I have to say that every scene has a 800K -minimum background image and I intend to realease the game for ipad and android tablets.

As far as I see it option 1 seems more logical to me, but maybe option 2 is more efficient.

Any advices? Am I wrong? Can anybody with previous experience enlight me?

Option 1 is really the only option, because having all the “scenes” loaded at once will be too taxing, especially when going mobile/tablets. You could possibly have “sub-areas” of a main-area (main area being for example a city-view and a sub-area being inside a house from that city-view), but that means you’ll use two loading-systems for your scenes, which can get confusing. I’d say just stick to option 1, loading the scene you’re at and load a new scene when you’re entering a door or whatever. That way, you won’t have stuff you’re not showing taking up your precious memory to run everything smoothly.

What about option 3: Have each scene consist of several screens that exist in the same in-game area and simply change the camera background when changing between screens?

Prefabs can be dynamically moved into/out of place for each screen, or can exist in the correct positions relative to one another and have the camera move to where the center of each screen takes place, using the camera transform as a user coordinate system. This may make it easier to divide your game into chapters, between which NPC states and interactions won’t need to be saved (e.g. Mêlée IslandTM vs. Monkey IslandTM). If each screen is its own scene, you’ll have a logistical headache in trying to keep persistent the numerous game progression flags.
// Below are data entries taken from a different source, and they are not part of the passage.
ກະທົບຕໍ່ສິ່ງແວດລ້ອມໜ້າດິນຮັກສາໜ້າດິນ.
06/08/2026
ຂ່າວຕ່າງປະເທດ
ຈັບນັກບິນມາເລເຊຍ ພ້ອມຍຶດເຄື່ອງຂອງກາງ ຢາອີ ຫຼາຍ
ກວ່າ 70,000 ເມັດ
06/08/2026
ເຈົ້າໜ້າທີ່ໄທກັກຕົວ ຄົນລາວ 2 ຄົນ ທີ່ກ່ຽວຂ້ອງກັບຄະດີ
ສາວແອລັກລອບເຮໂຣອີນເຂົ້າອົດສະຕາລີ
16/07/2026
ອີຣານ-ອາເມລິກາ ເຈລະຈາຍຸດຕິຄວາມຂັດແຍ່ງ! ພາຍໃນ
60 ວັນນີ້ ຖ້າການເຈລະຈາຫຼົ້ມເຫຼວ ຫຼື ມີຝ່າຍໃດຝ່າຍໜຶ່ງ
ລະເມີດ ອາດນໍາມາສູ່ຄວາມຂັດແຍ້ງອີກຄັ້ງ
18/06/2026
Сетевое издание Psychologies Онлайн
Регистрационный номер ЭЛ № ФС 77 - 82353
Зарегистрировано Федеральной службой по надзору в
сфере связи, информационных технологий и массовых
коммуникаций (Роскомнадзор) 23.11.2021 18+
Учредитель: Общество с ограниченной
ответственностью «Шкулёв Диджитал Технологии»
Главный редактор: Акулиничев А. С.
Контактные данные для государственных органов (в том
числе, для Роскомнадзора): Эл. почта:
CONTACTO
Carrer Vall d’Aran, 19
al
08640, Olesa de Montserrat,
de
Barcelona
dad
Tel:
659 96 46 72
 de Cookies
That’s basically what my “Sub-area”-idea involved. But as I said, you’ll still use up memory for lots of stuff that you don’t see which you don’t want. Since you need to load scenes anyway I don’t see why you should have sub-areas, that just means you have to figure out if you should reposition the camera or load a new scene. Not hard, but it adds extra complexity. Or wait, maybe you mean that each scene is a prefab that’ll be loaded/unloaded into the same scene when needed? I think that would basically be the same as loading an entirely new scene.

Well, game progression will always be messy in some way. You need to keep everything persistent between game-sessions too, so you’ll always have to keep some kind of persistent boolean if you have the “X” item in the inventory, or if you talked about “Y” with person “Z”.

In point-and-click adventure games, you will need to track a ton of flags for character and environmental interaction, including whether certain dialog options are available, whether you’ve been to certain areas yet, and whether you’ve given then items, etc. There are going to be a ton of these, but quite often once you progress past a certain area and start in a fresh one, there is never an opportunity to return to earlier areas, which means their flags can be dumped. This was the case for Monkey Island and games like Indiana Jones and the Fate of Atlantis, and not really applicable to games like Maniac Mansion and DOTT. It depends on the structure of the game progression, but if it applies, then you can also save on keeping flags persistent between plays for areas that are no longer accessible, and it fits the by-scene model that I described.

I still argue that tracking flags is going to be the biggest headache in this type of game, and so you would likely want to compartmentalize them if possible (I suppose it depends on whether OP’s game fits the description above). To this end, using less scenes is preferable, while, depending on the size of the game, using only one scene probably isn’t ideal either. Probably the biggest consideration would be the large backgrounds, and they can be unloaded when not in use if necessary.

Using one scene for each screen would work, obviously, but this method makes more sense to me.

Thanks a lot for all this valuable info.

About the game progression state - having in mind that im just at the inception of the game - I was thnking of using an xml file. Actually 4 xml files as “save slots”. Every xml file with all the flags needed for the game. Everytime an event is done the flag gets saved in the correspondig xml-slot. The xml can be structured having a parent node for each screen so its all in order and easy to mantain.